Task requirements – In the listing below, locate the lines bearing the word "allow". Copy every one of them.

Data to use –

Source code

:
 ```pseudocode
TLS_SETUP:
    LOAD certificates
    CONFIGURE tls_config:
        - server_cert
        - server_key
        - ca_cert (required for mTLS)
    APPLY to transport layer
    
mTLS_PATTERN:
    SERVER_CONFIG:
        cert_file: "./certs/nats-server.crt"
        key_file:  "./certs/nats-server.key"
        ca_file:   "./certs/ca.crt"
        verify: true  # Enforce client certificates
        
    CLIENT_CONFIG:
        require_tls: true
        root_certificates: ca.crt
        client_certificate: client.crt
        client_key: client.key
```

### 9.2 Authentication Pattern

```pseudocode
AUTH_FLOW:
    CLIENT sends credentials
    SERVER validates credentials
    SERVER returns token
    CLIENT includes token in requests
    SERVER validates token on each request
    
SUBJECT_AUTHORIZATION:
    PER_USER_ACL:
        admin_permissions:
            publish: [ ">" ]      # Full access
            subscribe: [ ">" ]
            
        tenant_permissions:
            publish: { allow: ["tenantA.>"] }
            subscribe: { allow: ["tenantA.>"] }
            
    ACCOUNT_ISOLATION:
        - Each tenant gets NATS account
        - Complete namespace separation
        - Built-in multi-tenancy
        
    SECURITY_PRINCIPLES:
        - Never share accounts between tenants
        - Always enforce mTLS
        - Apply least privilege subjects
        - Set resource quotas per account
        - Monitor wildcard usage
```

Completed exercise –
            publish: { allow: ["tenantA.>"] }
            subscribe: { allow: ["tenantA.>"] }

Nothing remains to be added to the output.